Edmonton Oilers defenseman Andrew Ference is this year's recipient of the King Clancy Memorial Trophy, awarded "to the player who best exemplifies leadership on and off the ice and who has made a noteworthy humanitarian contribution to his community."
In his first season with the Oilers, Ference was named team captain and immediately made a mark in his new -- and hometown -- community.
Ference brought with him the November Project, an initiative started by two of his friends in Boston as a way for the former NCAA Division 1 rowers to stay in shape during the winter months. The free program encourages people of all ages and abilities to participate in various forms of physical activity in public locations throughout the city. Buoyed by Ference's efforts, the program experienced rapid growth shortly after its introduction.
A proud supporter of the green movement, Ference continued his advocacy for preserving the environment for future generations. He reached out to the Edmonton Waste Management Centre and invited Grade 3 and 4 students from a local elementary school to join him on a tour of the facility. He engaged the students in conversations about being environmentally conscious and how the modest act of recycling can create a large impact worldwide.

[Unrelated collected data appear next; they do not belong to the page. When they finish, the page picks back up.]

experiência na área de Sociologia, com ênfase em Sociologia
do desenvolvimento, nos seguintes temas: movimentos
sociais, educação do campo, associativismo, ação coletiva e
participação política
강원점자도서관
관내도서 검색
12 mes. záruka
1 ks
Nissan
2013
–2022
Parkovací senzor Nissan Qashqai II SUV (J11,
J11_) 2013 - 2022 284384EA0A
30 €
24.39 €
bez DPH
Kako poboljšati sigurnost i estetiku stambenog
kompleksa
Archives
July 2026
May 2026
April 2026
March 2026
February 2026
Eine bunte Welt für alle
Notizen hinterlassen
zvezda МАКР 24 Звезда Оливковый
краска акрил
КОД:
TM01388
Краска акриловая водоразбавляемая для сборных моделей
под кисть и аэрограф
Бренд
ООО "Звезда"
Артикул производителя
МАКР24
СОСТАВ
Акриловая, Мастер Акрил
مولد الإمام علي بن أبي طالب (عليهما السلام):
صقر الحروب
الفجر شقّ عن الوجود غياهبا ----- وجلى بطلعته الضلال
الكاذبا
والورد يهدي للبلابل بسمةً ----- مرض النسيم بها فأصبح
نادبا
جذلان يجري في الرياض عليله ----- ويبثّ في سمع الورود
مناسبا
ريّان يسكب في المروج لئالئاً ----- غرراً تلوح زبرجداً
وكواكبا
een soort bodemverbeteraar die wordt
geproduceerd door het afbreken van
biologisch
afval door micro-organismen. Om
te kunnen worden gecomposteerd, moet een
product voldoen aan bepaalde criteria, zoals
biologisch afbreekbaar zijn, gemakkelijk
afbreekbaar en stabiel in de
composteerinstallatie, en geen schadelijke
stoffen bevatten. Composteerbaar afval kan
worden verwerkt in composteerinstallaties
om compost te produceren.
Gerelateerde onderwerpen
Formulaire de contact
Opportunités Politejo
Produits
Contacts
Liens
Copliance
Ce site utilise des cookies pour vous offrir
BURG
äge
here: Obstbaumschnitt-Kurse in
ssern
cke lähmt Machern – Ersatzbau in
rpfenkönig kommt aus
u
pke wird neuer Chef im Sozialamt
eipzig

Ference acts as an ambassador for the Green Sport Alliance, a non-profit organization with a mission to help sports teams, venues and leagues enhance their environmental performance, and has met with civic leaders to discuss environmental awareness and sustainability.
As captain, Ference had a prominent role at team community appearances throughout the season, including holiday visits to Edmonton's Stollery Children's Hospital and Inner City High School. He added his voice to the anti-bullying movement by supporting the Pink Shirt Day initiative and donated $1 for every seat at Rexall Place -- a total of $16,839 -- to Hope Mission, which provides crisis services for those who are homeless or at risk of being homeless.